The conducted experiment proved that the developed tool obtains better values of measures for assessing the quality of solutions than most other tools tested in the Conference track. The dataset used in the experiment contained many reference mappings, the validity of which, from the subjective user point of view, seems questionable. For example, the concepts Country and State may seem similar, but the Cambridge Dictionary defines the former as “an area of land that has its own government, army, etc.”, while the latter as “one of the parts that some countries such as the US are divided into”.

Due to the nature of the benchmark dataset provided by OAEI, which included many difficult or unintuitive mappings, it can be assumed that the developed method is capable of achieving even better results under real-world conditions on real ontologies, and not on a synthetic dataset.

6 Future Works and Summary

In recent years ontologies have become more and more popular because they provide a flexible structure that allows one to model, store, and process knowledge concerning some assumed universe of discourse.

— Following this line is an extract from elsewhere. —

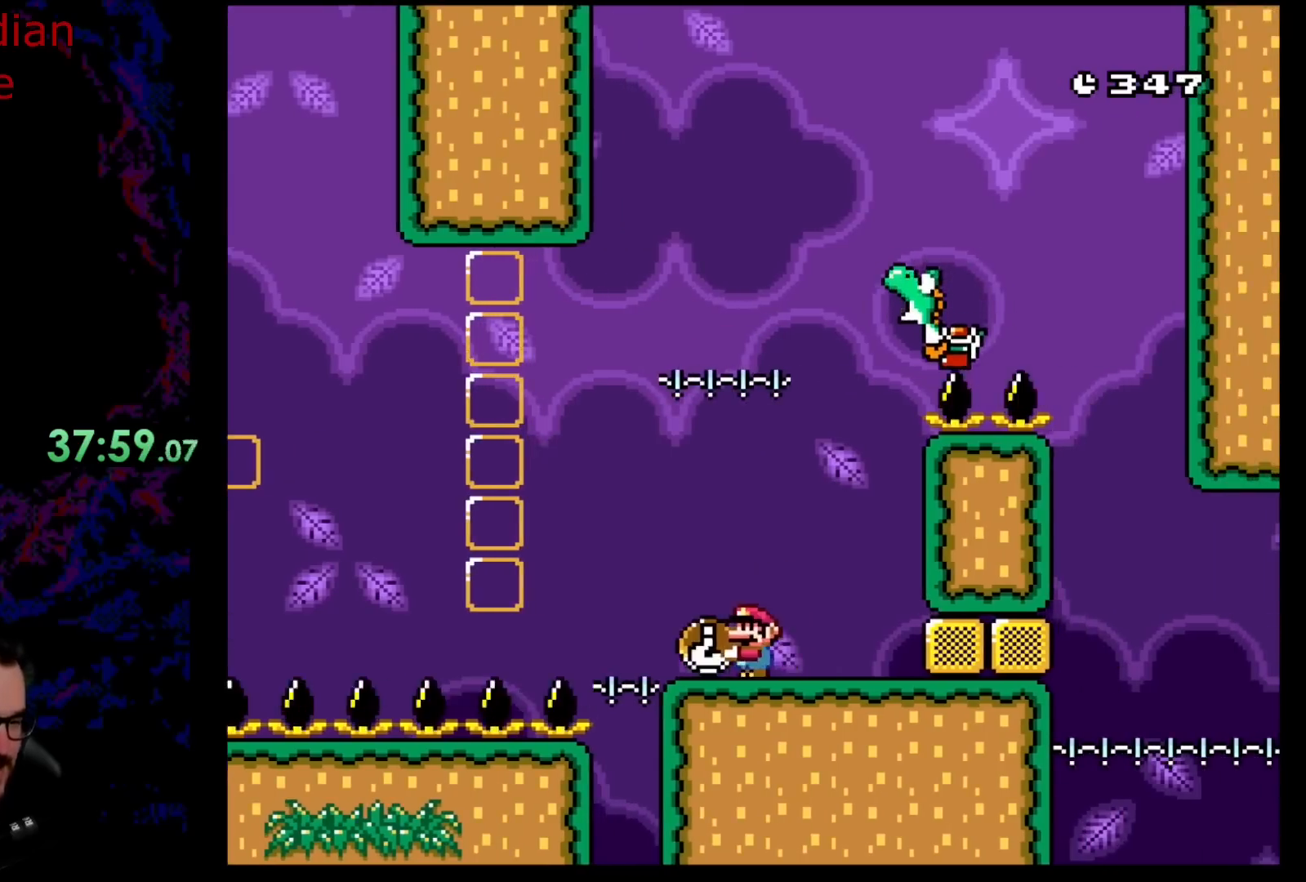
{"buttons": ["A", "X", "DPAD_RIGHT"], "events": [[150, "A", "down"], [417, "DPAD_LEFT", "up"], [467, "DPAD_RIGHT", "down"]]}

In many real cases, there is a need for integrating ontologies into a single unified knowledge representation and the initial step to achieving such a goal is designating a “bridge” between two ontologies. In the literature, this issue is referred to as ontology alignment. Formally, it can be treated as a task for providing a set of correspondences (mappings) of elements taken from two aligned ontologies. Even though the described task is very simple to describe and understand, the solution is not easy to achieve.

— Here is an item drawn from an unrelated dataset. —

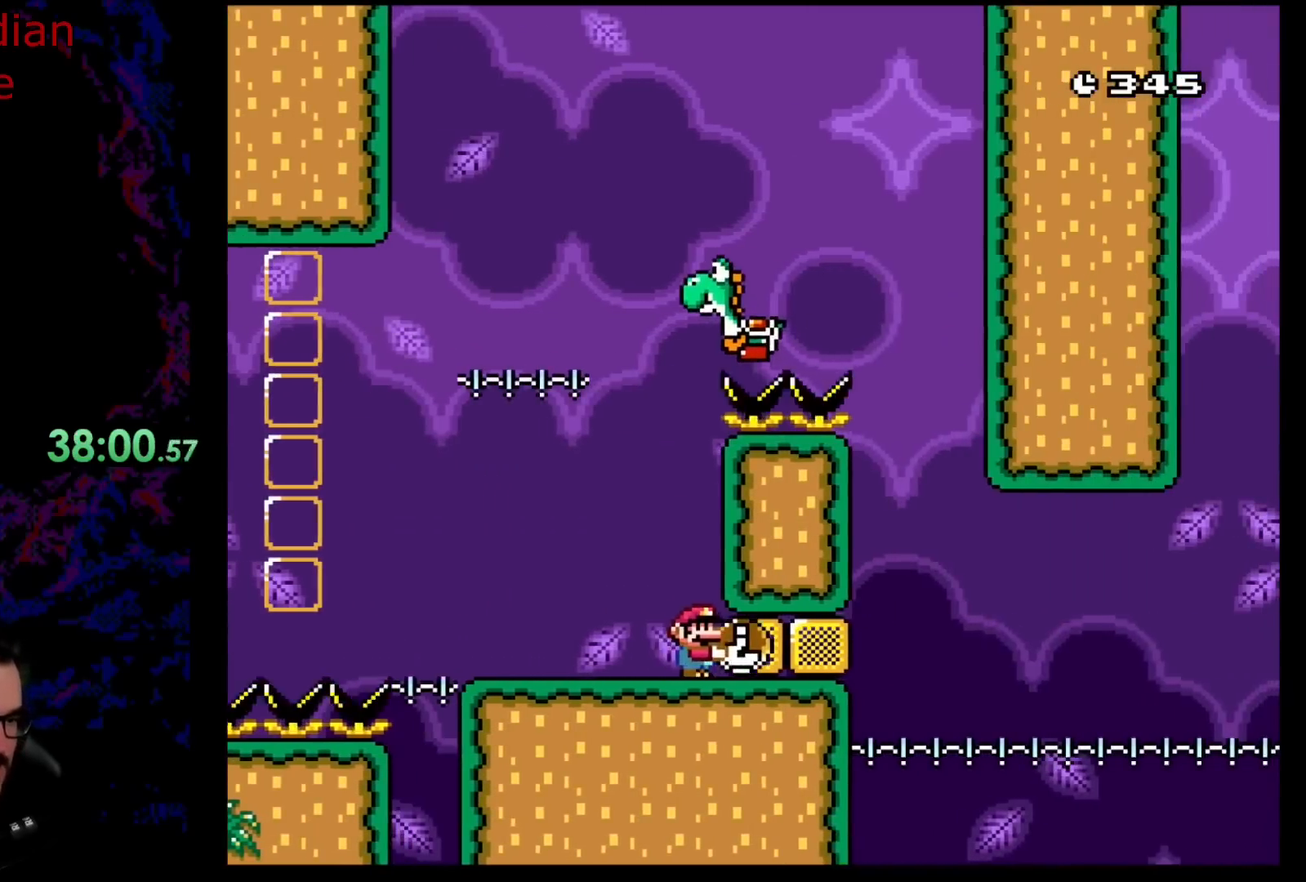
{"buttons": ["X", "DPAD_LEFT"], "events": [[250, "DPAD_RIGHT", "up"], [317, "A", "up"], [333, "DPAD_LEFT", "down"]]}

The practical application of the tackled issue appears when communication of two independently created information systems is required. Informally speaking, some kind of a bridge between them is expected. Utilizing ontologies in such systems is not uncommon. For example, many medical systems operating different therapeutic devices (e.g. CT or linear accelerator) incorporate ontologies as a backbone healthcare vocabularies (e.g. SNOMED-CT or ICD10) used to describe patients’ treatment courses. Providing the interoperability of such systems requires their terminologies to be initially matched.

The article is the final element of our fuzzy logic ontology alignment framework, which addresses the level of concepts. We have taken inspiration from our previous publications ([8, 9]) in which we focused on mapping ontologies on the level of relations and the level of instances. We proposed to aggregate several similarity values calculated between concepts taken from independently created ontologies by introducing another level of expert knowledge in the form of fuzzy inference rules. Such an approach makes it possible to decide whether or not some elements taken from independent ontologies are matchable.

The developed framework was experimentally verified and compared with other solutions known from the literature (SANOM, AML, LogMap, Wiktionary, DOME, edna, LogMapLt, ALIN, StringEquiv, ONTMAT1and Lily). This comparison was performed using a commonly accepted dataset provided by Ontology Alignment Evaluation Initiative. The collected results allow us to claim that our approach yield very good alignments.

In the upcoming future, we plan to focus on the aspect of scalability of the developed fuzzy framework. To do so we plan to conduct more extensive experiments using different datasets created by the Ontology Alignment Evaluation Initiative. Additionally, we plan the developed other similarity functions for the level of concepts to increase the flexibility of the proposed framework.